DaimlerChrysler AG chief executive Juergen Schrempp said he is willing to answer questions in court about 67 pages of notes that were withheld from opposition lawyers until the final stages of the ongoing fraud trial.

In a letter sent Tuesday to U.S. Judge Joseph Farnan, the automaker's attorneys said they also would try to bring back former Chrysler president Thomas Stallkamp to testify about the notes, taken during the 1998 merger talks by former DaimlerChrysler director Gary Valade, The Detroit News reported Wednesday.

Attorneys for Kirk Kerkorian, once Chrysler's largest shareholder and who is suing DaimlerChrysler and Schrempp for more than $1 billion for fraud, want to question Schrempp and Stallkamp again in light of statements attributed to top managers in the notes.

Farnan halted the trial on Dec. 16 after DaimlerChrysler's attorneys revealed the existence of the notes detailing high-level meetings to discuss the $36 billion merger of Daimler-Benz AG and Chrysler Corp.

Earlier this month, an official appointed by the court to determine why the documents were presented so late said it appeared to be an accident.

Special master Collins Seitz Jr. also said DaimlerChrysler didn't act in bad faith.

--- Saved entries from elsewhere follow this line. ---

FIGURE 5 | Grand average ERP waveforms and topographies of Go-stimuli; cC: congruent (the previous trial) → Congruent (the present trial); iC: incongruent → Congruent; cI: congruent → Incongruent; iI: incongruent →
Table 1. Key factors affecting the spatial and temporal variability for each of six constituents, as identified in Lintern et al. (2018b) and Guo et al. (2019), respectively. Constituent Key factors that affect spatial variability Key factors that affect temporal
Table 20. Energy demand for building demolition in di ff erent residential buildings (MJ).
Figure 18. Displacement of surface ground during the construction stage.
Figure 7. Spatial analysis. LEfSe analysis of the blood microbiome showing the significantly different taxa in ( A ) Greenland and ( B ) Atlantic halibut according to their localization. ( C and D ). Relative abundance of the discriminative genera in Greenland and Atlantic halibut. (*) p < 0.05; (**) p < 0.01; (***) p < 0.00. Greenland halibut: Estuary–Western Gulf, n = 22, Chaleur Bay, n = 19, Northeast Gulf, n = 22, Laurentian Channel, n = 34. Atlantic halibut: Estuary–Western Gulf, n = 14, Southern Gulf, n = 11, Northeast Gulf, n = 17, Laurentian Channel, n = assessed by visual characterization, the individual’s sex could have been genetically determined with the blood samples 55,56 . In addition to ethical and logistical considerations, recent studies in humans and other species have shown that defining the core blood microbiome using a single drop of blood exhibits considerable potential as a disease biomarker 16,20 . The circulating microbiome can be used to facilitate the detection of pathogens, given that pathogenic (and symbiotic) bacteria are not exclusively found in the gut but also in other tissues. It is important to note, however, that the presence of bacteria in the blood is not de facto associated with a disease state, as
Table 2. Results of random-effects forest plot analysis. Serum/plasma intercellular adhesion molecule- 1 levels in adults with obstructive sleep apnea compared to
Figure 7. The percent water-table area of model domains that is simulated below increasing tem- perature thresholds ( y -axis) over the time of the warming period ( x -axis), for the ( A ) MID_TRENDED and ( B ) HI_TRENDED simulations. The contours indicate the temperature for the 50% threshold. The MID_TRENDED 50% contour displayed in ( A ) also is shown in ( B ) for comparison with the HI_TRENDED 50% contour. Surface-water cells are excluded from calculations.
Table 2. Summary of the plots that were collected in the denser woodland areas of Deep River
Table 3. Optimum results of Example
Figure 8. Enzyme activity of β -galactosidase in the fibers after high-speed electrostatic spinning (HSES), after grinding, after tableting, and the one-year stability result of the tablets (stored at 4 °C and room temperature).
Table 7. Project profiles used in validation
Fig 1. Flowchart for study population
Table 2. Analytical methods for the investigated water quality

"I find that the most likely explanation for the late production of documents is careless copying of Mr. Valade's documents by outside copy vendors, discovered by Mr. Valade and the attorneys just before Mr. Valade's testimony," Seitz wrote in the decision.

The judge has not set a date to resume the trial. Kerkorian's team contends that the notes bolster its claim that Schrempp deceived investors when he portrayed the deal as a merger of equals.

Jay Eisenhofer, an attorney representing institutional investors who settled a similar case with DaimlerChrysler last fall, said the notes contained no new dramatic evidence.

Schrempp testified in December that he never sought to take over Chrysler.